→ Dataset records:
#####

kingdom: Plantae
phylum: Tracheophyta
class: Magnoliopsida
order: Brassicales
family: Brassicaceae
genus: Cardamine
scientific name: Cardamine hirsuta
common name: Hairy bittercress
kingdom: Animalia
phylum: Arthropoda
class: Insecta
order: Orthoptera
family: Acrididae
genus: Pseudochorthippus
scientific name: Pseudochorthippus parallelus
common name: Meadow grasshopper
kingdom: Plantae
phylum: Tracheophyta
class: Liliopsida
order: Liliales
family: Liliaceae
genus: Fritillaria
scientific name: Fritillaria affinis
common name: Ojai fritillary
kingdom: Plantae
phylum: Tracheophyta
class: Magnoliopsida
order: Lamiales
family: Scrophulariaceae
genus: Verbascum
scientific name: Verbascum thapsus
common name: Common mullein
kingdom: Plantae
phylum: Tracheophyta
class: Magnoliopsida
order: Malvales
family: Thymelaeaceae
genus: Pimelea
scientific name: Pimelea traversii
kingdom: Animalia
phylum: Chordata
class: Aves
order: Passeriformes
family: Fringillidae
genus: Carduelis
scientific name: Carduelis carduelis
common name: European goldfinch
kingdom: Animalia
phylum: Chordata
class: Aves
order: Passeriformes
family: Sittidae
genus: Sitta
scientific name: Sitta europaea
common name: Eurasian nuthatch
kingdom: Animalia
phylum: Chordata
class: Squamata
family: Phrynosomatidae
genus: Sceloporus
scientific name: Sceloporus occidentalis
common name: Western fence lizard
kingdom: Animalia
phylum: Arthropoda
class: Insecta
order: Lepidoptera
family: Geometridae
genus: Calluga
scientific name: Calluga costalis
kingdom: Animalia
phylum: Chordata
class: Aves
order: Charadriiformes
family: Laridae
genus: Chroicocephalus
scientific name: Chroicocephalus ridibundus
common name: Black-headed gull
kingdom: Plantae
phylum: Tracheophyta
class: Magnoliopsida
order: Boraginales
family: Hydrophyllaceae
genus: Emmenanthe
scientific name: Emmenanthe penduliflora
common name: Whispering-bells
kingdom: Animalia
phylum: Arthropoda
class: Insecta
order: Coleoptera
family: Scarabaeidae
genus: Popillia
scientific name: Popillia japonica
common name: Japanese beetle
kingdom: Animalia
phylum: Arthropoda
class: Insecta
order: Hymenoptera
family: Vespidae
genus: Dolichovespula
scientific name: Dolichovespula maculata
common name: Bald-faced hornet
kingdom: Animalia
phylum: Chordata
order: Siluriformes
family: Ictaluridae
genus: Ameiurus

#####

→ Exercise: Render every line of all the rows above as a Markdown table with two columns, Num and Line, numbering the lines in order and leaving out blank lines.

→ Result:
| Num | Line |
|---|---|
| 1 | kingdom: Plantae |
| 2 | phylum: Tracheophyta |
| 3 | class: Magnoliopsida |
| 4 | order: Brassicales |
| 5 | family: Brassicaceae |
| 6 | genus: Cardamine |
| 7 | scientific name: Cardamine hirsuta |
| 8 | common name: Hairy bittercress |
| 9 | kingdom: Animalia |
| 10 | phylum: Arthropoda |
| 11 | class: Insecta |
| 12 | order: Orthoptera |
| 13 | family: Acrididae |
| 14 | genus: Pseudochorthippus |
| 15 | scientific name: Pseudochorthippus parallelus |
| 16 | common name: Meadow grasshopper |
| 17 | kingdom: Plantae |
| 18 | phylum: Tracheophyta |
| 19 | class: Liliopsida |
| 20 | order: Liliales |
| 21 | family: Liliaceae |
| 22 | genus: Fritillaria |
| 23 | scientific name: Fritillaria affinis |
| 24 | common name: Ojai fritillary |
| 25 | kingdom: Plantae |
| 26 | phylum: Tracheophyta |
| 27 | class: Magnoliopsida |
| 28 | order: Lamiales |
| 29 | family: Scrophulariaceae |
| 30 | genus: Verbascum |
| 31 | scientific name: Verbascum thapsus |
| 32 | common name: Common mullein |
| 33 | kingdom: Plantae |
| 34 | phylum: Tracheophyta |
| 35 | class: Magnoliopsida |
| 36 | order: Malvales |
| 37 | family: Thymelaeaceae |
| 38 | genus: Pimelea |
| 39 | scientific name: Pimelea traversii |
| 40 | kingdom: Animalia |
| 41 | phylum: Chordata |
| 42 | class: Aves |
| 43 | order: Passeriformes |
| 44 | family: Fringillidae |
| 45 | genus: Carduelis |
| 46 | scientific name: Carduelis carduelis |
| 47 | common name: European goldfinch |
| 48 | kingdom: Animalia |
| 49 | phylum: Chordata |
| 50 | class: Aves |
| 51 | order: Passeriformes |
| 52 | family: Sittidae |
| 53 | genus: Sitta |
| 54 | scientific name: Sitta europaea |
| 55 | common name: Eurasian nuthatch |
| 56 | kingdom: Animalia |
| 57 | phylum: Chordata |
| 58 | class: Squamata |
| 59 | family: Phrynosomatidae |
| 60 | genus: Sceloporus |
| 61 | scientific name: Sceloporus occidentalis |
| 62 | common name: Western fence lizard |
| 63 | kingdom: Animalia |
| 64 | phylum: Arthropoda |
| 65 | class: Insecta |
| 66 | order: Lepidoptera |
| 67 | family: Geometridae |
| 68 | genus: Calluga |
| 69 | scientific name: Calluga costalis |
| 70 | kingdom: Animalia |
| 71 | phylum: Chordata |
| 72 | class: Aves |
| 73 | order: Charadriiformes |
| 74 | family: Laridae |
| 75 | genus: Chroicocephalus |
| 76 | scientific name: Chroicocephalus ridibundus |
| 77 | common name: Black-headed gull |
| 78 | kingdom: Plantae |
| 79 | phylum: Tracheophyta |
| 80 | class: Magnoliopsida |
| 81 | order: Boraginales |
| 82 | family: Hydrophyllaceae |
| 83 | genus: Emmenanthe |
| 84 | scientific name: Emmenanthe penduliflora |
| 85 | common name: Whispering-bells |
| 86 | kingdom: Animalia |
| 87 | phylum: Arthropoda |
| 88 | class: Insecta |
| 89 | order: Coleoptera |
| 90 | family: Scarabaeidae |
| 91 | genus: Popillia |
| 92 | scientific name: Popillia japonica |
| 93 | common name: Japanese beetle |
| 94 | kingdom: Animalia |
| 95 | phylum: Arthropoda |
| 96 | class: Insecta |
| 97 | order: Hymenoptera |
| 98 | family: Vespidae |
| 99 | genus: Dolichovespula |
| 100 | scientific name: Dolichovespula maculata |
| 101 | common name: Bald-faced hornet |
| 102 | kingdom: Animalia |
| 103 | phylum: Chordata |
| 104 | order: Siluriformes |
| 105 | family: Ictaluridae |
| 106 | genus: Ameiurus |